Elle lâche le matériel de l’échographe et la rétroprojection disparait avant d’attraper les gants et la seringue posés un peu plus tôt sur le meuble longiligne blanc. Elle ouvre un autre tiroir, en sort une compresse, du sparadrap et un désinfectant avant de tout préparer et de revenir à moi. L’attente se fait longue jusqu’à ce qu’elle commence à nettoyer le pli de mon coude. Du coin de l’œil, j’aperçois le Nécromancien détourner le regard, soit par dégout soit par soif, je n’en sais rien. Quant à Simon, il reste impassible, habitué à voir le sien couler de ses propres bras pour ses sorts. Je ne ressens rien durant le lapse de temps où l’aiguille se trouvait dans mon épiderme, rien du tout. Elle termine son affaire et se redresse en direction des gars, seringue en main contenant quelques millilitres de sang.
— Test buccal ou prise de sang pour vous, Messieurs ?
Kayn daigne enfin tourner le visage. Ses pupilles se dilatent en voyant la seringue.
— Prise de sang, affirme Simon sans aucune once d’hésitation.
— Test buccal. Pour moi. S’il vous plait.
— Un hématophobe, hein ? sourit-elle avec sympathie.
— D’une certaine manière, oui.
Mécaniquement, elle sort une seconde seringue, puis un coton-tige et un tube en verre dans lequel mettre celui-ci. Elle procède d’abord avec Simon, bien plus docile que le Pique commençant à se tortiller dans tous les sens. Lui non plus ne bronche pas, stoïque comme un piquet. Un mètre plus loin, elle passe à Kayn, coton-tige et son récipient dans une main, seringue dans l’autre. Il ouvre la mâchoire en grand, mais ses canines ressortent légèrement par rapport à sa dentition.
— Vous avez les canines pointues, fait-elle remarquer sans vraiment se douter de quelque chose.
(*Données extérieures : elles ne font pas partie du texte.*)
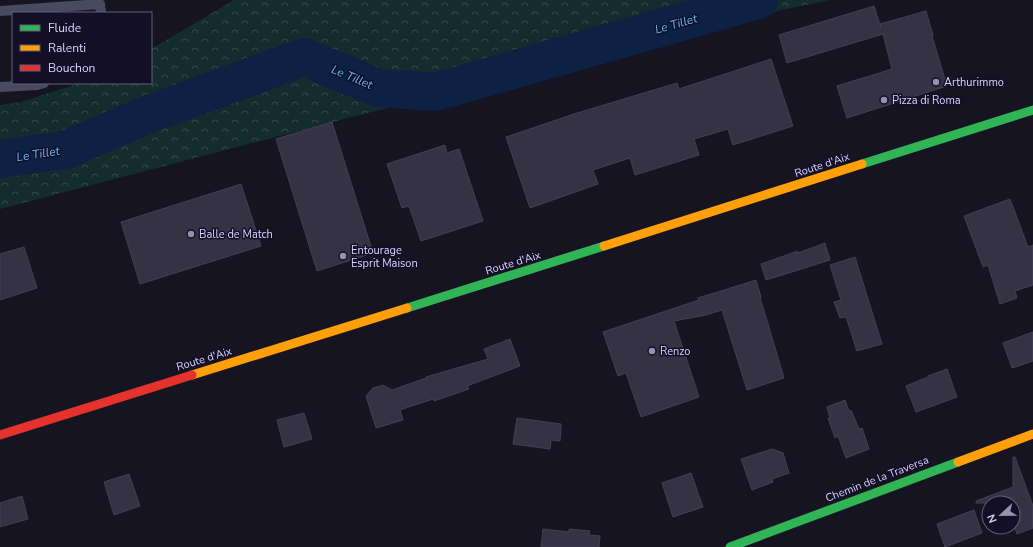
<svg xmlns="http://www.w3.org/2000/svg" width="1033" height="547" viewBox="0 0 1033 547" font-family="'Nunito Sans',sans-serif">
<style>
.forest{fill:url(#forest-crowns)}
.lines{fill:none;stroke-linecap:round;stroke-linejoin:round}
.river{stroke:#0d2144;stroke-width:38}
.building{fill:#343243;stroke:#433f54}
.lane{stroke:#4a4962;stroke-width:10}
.fast{stroke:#30b455;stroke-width:9}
.slow{stroke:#ff9f0a;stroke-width:9}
.jam{stroke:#e5322d;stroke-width:9}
.poi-dot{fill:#9591b1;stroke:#130f26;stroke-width:1.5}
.labels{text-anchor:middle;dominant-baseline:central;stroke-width:3;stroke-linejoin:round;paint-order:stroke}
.poi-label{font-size:11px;fill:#d9d4ff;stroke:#130f26;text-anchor:start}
.street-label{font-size:11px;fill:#d9d4ff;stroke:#130f26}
.water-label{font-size:12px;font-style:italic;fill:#62b6ff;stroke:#130f26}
</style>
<defs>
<pattern id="forest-crowns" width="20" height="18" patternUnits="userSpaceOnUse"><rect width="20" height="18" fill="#132c2d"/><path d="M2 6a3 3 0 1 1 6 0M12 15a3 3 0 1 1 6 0" fill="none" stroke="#354a4c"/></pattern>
</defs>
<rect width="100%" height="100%" fill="#161421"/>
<!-- forest -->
<path class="forest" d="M234,0H830L772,12L356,116L0,209V105L21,102L80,83H151V49Z"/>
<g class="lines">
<!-- river -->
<path class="river" d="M0,159L65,150L144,116L304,57L378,88L435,92L759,0"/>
</g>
<!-- building -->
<g class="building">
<path d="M874,6L881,28L880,24L926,11L933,35L932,36L947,86L847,118L837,86L892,69L883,34L787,63L779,35Z"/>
<path d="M771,59L793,126L733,145L728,129L694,139L699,155L635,175L630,158L593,170L598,184L530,208L506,137L574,114L677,83L679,89Z"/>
<path d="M332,122L373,253L317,271L276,139Z"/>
<path d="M445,145L447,153L459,149L483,221L421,241L409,206L402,208L387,164Z"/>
<path d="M241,184L261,246L140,284L121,222Z"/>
<path d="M1010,199L1028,247L1033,245V285L1015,291L1017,298L1000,304L988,265L983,267L964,216Z"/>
<path d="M825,243L830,260L766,280L761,264L798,251V253Z"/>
<path d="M24,247L37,288L0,300V254Z"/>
<path d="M855,257L882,344L857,351L846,317L840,318L834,302L841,300L830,265Z"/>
<path d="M756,280L761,297H760L784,378L747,390L722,310L706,315L674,321L699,397L641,417L626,373L618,376L603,332L699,300L698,298Z"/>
<path d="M1033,332V361L1012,368L1003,343Z"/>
<path d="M510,339L520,366L467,386L469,389L434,401L433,399L400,410L403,420L376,428L366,396L373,388L383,385L392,390L426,378V377L488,359L484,349Z"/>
<path d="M947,369L957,397L916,412L906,386L928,377V376Z"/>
<path d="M845,400L849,411L851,410L859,429L862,428L869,449L846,458L838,436L835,438L828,418H830L827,407Z"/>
<path d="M304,413L312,439L284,447L277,420Z"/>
<path d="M517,418L561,424L560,441L551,440L550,449L513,444Z"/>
<path d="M772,449L783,453L789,473L772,479L773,482L752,490L741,459Z"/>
<path d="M1013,457H1015L1033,506V528L1017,534L1013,522V503H976V501L1013,487Z"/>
<path d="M691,473L703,507L673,517L662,483Z"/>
<path d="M129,474L140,506L114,515L104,482Z"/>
<path d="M22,496L28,519L0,527V503Z"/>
<path d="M974,510L982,533L945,547L937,524Z"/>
<path d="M543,529L569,532V529L590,531L589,535L600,536L599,547H541Z"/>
</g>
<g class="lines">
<!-- lane -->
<g class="lane">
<path d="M0,11L100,4L101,13"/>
<path d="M0,87L37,85L44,83"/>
</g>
<!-- fast -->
<g class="fast">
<path d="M862,164L1033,110"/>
<path d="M407,308L604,246"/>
<path d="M730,547L958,462"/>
</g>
<!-- slow -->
<g class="slow">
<path d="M604,246L862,164"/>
<path d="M192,375L407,308"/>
<path d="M958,462L1033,434"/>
</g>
<!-- jam -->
<path class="jam" d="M0,435L192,375"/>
</g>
<!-- markers -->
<g class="poi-dot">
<circle cx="936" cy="82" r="4"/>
<circle cx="884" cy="100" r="4"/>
<circle cx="191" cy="234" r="4"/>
<circle cx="343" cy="256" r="4"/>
<circle cx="652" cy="351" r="4"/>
</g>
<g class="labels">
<!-- poi labels -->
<g class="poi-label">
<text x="944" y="82">Arthurimmo</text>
<text x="892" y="100">Pizza di Roma</text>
<text x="199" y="234">Balle de Match</text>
<text x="351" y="250">Entourage<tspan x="351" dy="13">Esprit Maison</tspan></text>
<text x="660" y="351">Renzo</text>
</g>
<!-- street labels -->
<g class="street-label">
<text transform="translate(822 165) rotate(-18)">Route d'Aix</text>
<text transform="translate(513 263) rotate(-17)">Route d'Aix</text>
<text transform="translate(204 359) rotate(-17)">Route d'Aix</text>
<text transform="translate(877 479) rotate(-21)">Chemin de la Traversa</text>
</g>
<!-- water labels -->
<g class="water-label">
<text transform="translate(676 24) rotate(-16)">Le Tillet</text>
<text transform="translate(352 77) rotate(23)">Le Tillet</text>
<text transform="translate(38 154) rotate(-9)">Le Tillet</text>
</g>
</g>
<!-- legend -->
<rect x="12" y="12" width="140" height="72" fill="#130f26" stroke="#625e7d"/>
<rect x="20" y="25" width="20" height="6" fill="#30b455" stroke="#625e7d"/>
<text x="48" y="32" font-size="12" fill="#d9d4ff">Fluide</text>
<rect x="20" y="45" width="20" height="6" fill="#ff9f0a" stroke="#625e7d"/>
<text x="48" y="52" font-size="12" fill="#d9d4ff">Ralenti</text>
<rect x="20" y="65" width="20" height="6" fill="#e5322d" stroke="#625e7d"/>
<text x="48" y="72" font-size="12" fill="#d9d4ff">Bouchon</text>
<!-- north arrow -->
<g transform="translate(1001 515) rotate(248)"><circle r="19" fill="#130f26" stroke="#625e7d"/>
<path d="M0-3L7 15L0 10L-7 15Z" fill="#9591b1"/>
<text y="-6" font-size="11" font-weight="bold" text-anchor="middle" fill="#d9d4ff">N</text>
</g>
</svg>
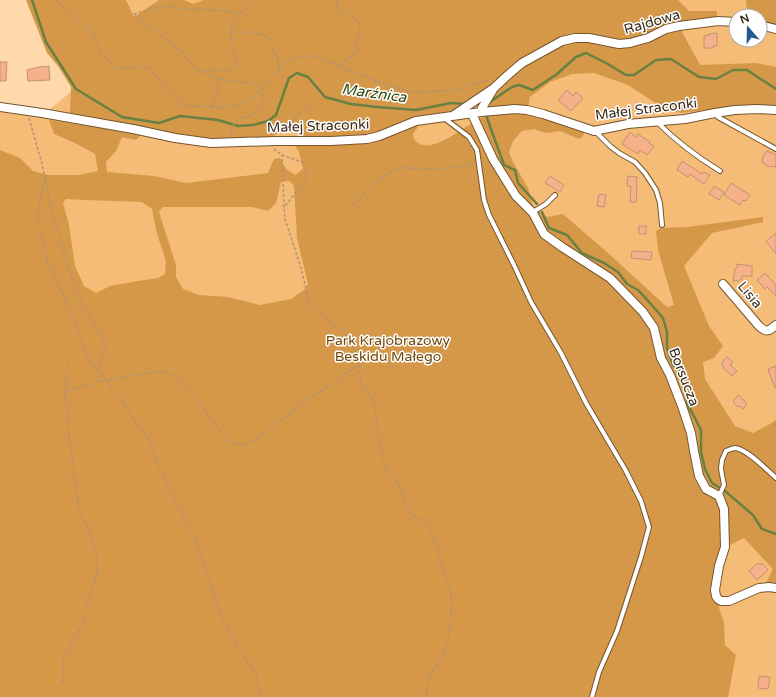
<svg xmlns="http://www.w3.org/2000/svg" width="776" height="697" font-family="'Varela Round',sans-serif">
<style>
.green{fill:#f5bc77;fill-rule:evenodd}
.forest{fill:#d59849;fill-rule:evenodd}
.lines{fill:none;stroke-linecap:round;stroke-linejoin:round}
.stream{stroke:#688041;stroke-width:2.5}
.building{fill:#f6b18a;stroke:#c29175}
.service-casing{stroke:#76552d;stroke-width:6}
.minor-casing{stroke:#76552d;stroke-width:10}
.path{stroke:#b09372;stroke-width:1.5;stroke-dasharray:3 2;stroke-linecap:butt}
.service{stroke:#fff;stroke-width:4}
.minor{stroke:#fff;stroke-width:8}
.labels{text-anchor:middle;dominant-baseline:central;stroke-width:3;stroke-linejoin:round;paint-order:stroke}
.street-label{font-size:14px;fill:#3a2b1a;stroke:#fff}
.park-label{font-size:14px;fill:#72490b;stroke:#fff}
.water-label{font-size:15px;font-style:italic;fill:#314b0f;stroke:#fff}
</style>
<rect width="100%" height="100%" fill="#ffd8ac"/>
<path class="green" d="M127 0H776V697H0V110L23 113 40 117 141 35 126 4ZM736 16H760V40H736Z"/>
<path class="forest" d="M26 0H126L134 17 159 0H184L193 4 204 0H678L689 11H717V19L628 41 560 40 485 92 451 112 371 136 352 138 306 137 296 130 281 131 270 138 212 140 175 135 70 113 71 87 58 66 47 53Z
M746 0H776V25L760 22V16H750L747 10Z
M680 28 700 65 756 63 776 67V107L720 108 681 113 660 106 628 85 594 73 572 74 550 82 530 97 528 107 491 108 489 101 497 89 521 67 562 44 574 40H589L619 46Z
M515 113C540 113 561 123 584 132L583 136 579 139 560 131 546 133 534 129 522 131 513 141 509 152 513 162 528 188 533 206 547 217 563 214 609 254 667 307 674 305 658 250 656 231 661 228 687 227 763 217V222L712 233 684 266 709 326 723 346 714 358 703 362 705 379 735 426 753 433 770 424 776 420V585H765L773 569 744 538 726 547 716 599 724 623 725 645 736 655 728 697H0V150L20 158 33 171 48 175H78L98 171 95 154 75 143 54 134 49 120 142 134 136 140 122 137 116 151 106 162 107 172 154 176 186 183 268 173 274 159 280 158 286 169 295 175 303 169 299 152 293 143H330L414 124 418 127 413 134 414 140C416 141 419 144 422 145 442 149 468 122 487 115 493 113 508 113 515 113ZM290 181 294 186 297 238 308 284 304 290 291 299 260 305 228 297 199 295 183 289 176 277V265L159 212 163 207H252L268 211 276 203 281 182ZM66 199 85 200 142 202 152 209 157 234 166 261 165 274 158 278 138 281 110 286 96 293 84 286 75 266 69 225 63 203Z"/>
<g class="lines">
<path class="stream" d="M32 0 46 42 76 89 122 117 159 123 180 116 218 120 238 126 253 125 268 121 276 115 289 78 297 73 308 77 325 97 351 104 377 107 416 110 451 103 466 104
M487 104 512 87 519 85 533 90 557 74 576 57 586 53 606 63 626 75H634L656 60 671 59 699 77 716 79 733 70H747L776 89
M488 104 487 118 504 165 515 170 518 183 537 204
M542 212 549 228 567 235 582 253 604 263 618 272 627 284 638 290 650 303 663 318 667 332V348L673 365 685 376 691 388 687 403 701 430V452L705 469 712 483 725 491 753 515 762 529 776 534"/>
</g>
<path class="building" d="M717 33V46H713V48H704V36L709 35V34Z
M0 62H7L6 81H0Z
M43 66 44 67 49 66 50 80 28 81 27 70Z
M567 90 573 96 576 92 583 98 571 111 558 100Z
M630 132 636 137 638 134 650 142 649 143 654 146 647 155 640 150 638 154 622 144Z
M767 151 776 155V167L767 166 762 162 763 156Z
M682 161 702 174 704 172 710 175 704 184 690 174 688 177 677 170Z
M550 176 564 185 560 192 545 183Z
M628 176 637 177 636 186H637L636 202H630L631 186H627Z
M731 183 750 195 746 201 743 200 740 205 724 195Z
M714 186 724 192 719 200 709 194Z
M599 194 606 195 604 207 597 206Z
M639 226H646V234H639Z
M776 233V254L766 241Z
M632 251 652 252 651 260 631 258Z
M736 264 752 266V276H742V279L738 281H733L735 269 738 267Z
M765 273 776 285V296L767 287 765 289 757 280Z
M727 357 733 362 730 365 737 371 732 376 723 368 724 366 721 364Z
M776 366V388H775L768 369Z
M738 395 747 403 743 409 739 406 738 407 733 402Z
M758 563 760 565 762 563 768 570 757 580 749 571Z
M759 676 770 677 768 689 758 688Z"/>
<g class="lines">
<g class="service-casing">
<path id="service" d="M715 113 718 117 776 149
M444 118 469 137 477 150 484 200 489 215 514 265 531 302 561 353 586 403 626 471 641 501 649 527 641 557 617 631 599 672 592 697
M657 122C676 141 697 157 720 171
M595 131 610 146 619 153 635 162 645 173 656 190 660 203 662 225
M533 212 546 204 555 195
M719 496 724 485 721 469 722 460 726 451C729 450 732 448 735 448 747 449 767 470 776 478"/>
</g>
<g class="minor-casing">
<path id="minor" d="M760 25 776 29
M0 107 42 113 133 129 175 138 211 143 275 141H331L367 139 379 136 416 121 481 112 515 109 527 110 543 114 594 131 628 124 685 119 715 113 735 110 757 109 776 110
M481 112 482 108 494 88 508 75 522 63 562 41 575 38H589L619 44 630 43 648 38 666 29 679 26 718 21 736 22
M472 114 493 159 516 196 533 213 544 234 562 247 610 278 643 312 654 328 661 358 670 375 682 406 691 433 694 451 699 476 706 489 719 496 724 509 725 547 719 566 715 590 716 596 718 599 721 601H729L759 588 769 587 776 588
M454 115 491 90
M723 284 759 326C766 333 769 331 776 325"/>
</g>
<path class="path" d="M56 0 92 31 102 54 118 68H131L140 66 149 68 173 96 186 106 211 107C216 98 221 88 216 77
M336 0 337 3V9L340 13 346 14 360 23 359 36 355 45 357 50 356 54C348 56 346 61 340 66
M134 14 182 52 195 69 220 79 240 82 258 84 262 90 274 74 289 61 301 56H315L384 84 406 91 426 92 455 90 491 79
M134 14 150 9 169 6 177 8 226 11 240 13
M231 32H251L268 37 271 39 273 50 277 55 279 70
M204 71 211 70 225 72 236 66C237 57 234 53 232 45 227 23 239 14 253 0
M211 107C236 109 243 106 262 90
M29 118 42 164 52 212 72 279 83 305 106 344 98 369
M281 133 292 121 315 100
M232 135 231 131 233 125 242 117 251 116 258 109 263 100 262 90
M274 149 282 155 302 162 306 168V179L290 200 284 207 282 155
M45 178 37 215 48 263 68 305 90 363 98 369 122 400 134 421 150 442 158 464 178 507 194 536 221 615 236 644 256 674 260 693V697
M347 203 353 204 362 196 375 181 383 178 393 170 400 167 418 169 451 168 474 164
M68 365 64 392 101 381 162 371 174 376 199 403 217 426 232 443 245 445 259 437 283 419 295 409 331 384 345 374 360 365 352 343 344 331 334 325 318 312 311 305 308 297 301 268 285 219 284 207
M360 365 359 371 362 384 371 395 375 409 378 432 381 449 388 475 397 482 411 515 422 519 430 528 438 549 444 573 451 594V619L447 643 444 657 434 669 428 683 426 697
M63 683 64 656 82 625 97 573 96 552 87 525 79 512 69 436 67 407 64 392"/>
<use href="#service" class="service"/>
<use href="#minor" class="minor"/>
</g>
<g class="labels">
<g class="street-label">
<text transform="translate(652 22) rotate(-16)">Rajdowa</text>
<text transform="translate(646 109) rotate(-7)">Małej Straconki</text>
<text transform="translate(318 126) rotate(-2)">Małej Straconki</text>
<text transform="translate(750 295) rotate(50)">Lisia</text>
<text transform="translate(684 377) rotate(69)">Borsucza</text>
</g>
<g class="park-label">
<text x="388" y="340">Park Krajobrazowy<tspan x="388" dy="16">Beskidu Małego</tspan></text>
</g>
<g class="water-label">
<text transform="translate(374 93) rotate(8)">Marźnica</text>
</g>
</g>
<g transform="translate(748 28) rotate(340)"><circle r="19" fill="#ffffff" stroke="#b0aaa3"/>
<path d="M0-3L7 15L0 10L-7 15Z" fill="#1f5a91"/>
<text y="-6" font-size="11" font-weight="bold" text-anchor="middle" fill="#3a2b1a">N</text>
</g>
</svg>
Elle frotte le fin bâton dans sa bouche avant de le retirer. Durant ce temps, Kayn louchait presque sur la seringue, à la limite de le lui voler.
— Je les entretiens.
Elle semble sourire, mais dos à moi, il est difficile d’en déduire quelque chose. Elle revient sur ses pas, jette les emballages stériles des seringues ainsi que les gants, nettoie la sonde et s’en va enfin, échantillons en main. Tout en se tournant une dernière fois vers nous, porte en main, elle annonce :
— Il vous faudra revenir sous sept à dix jours pour récupérer les résultats des tests, passez une bonne journée.
Puis, elle referme la porte, et mon ventre gonfle soudainement de quelques centimètres. Je manque de m’étouffer dans ma propre salive en voyant mon corps changer en si peu de temps.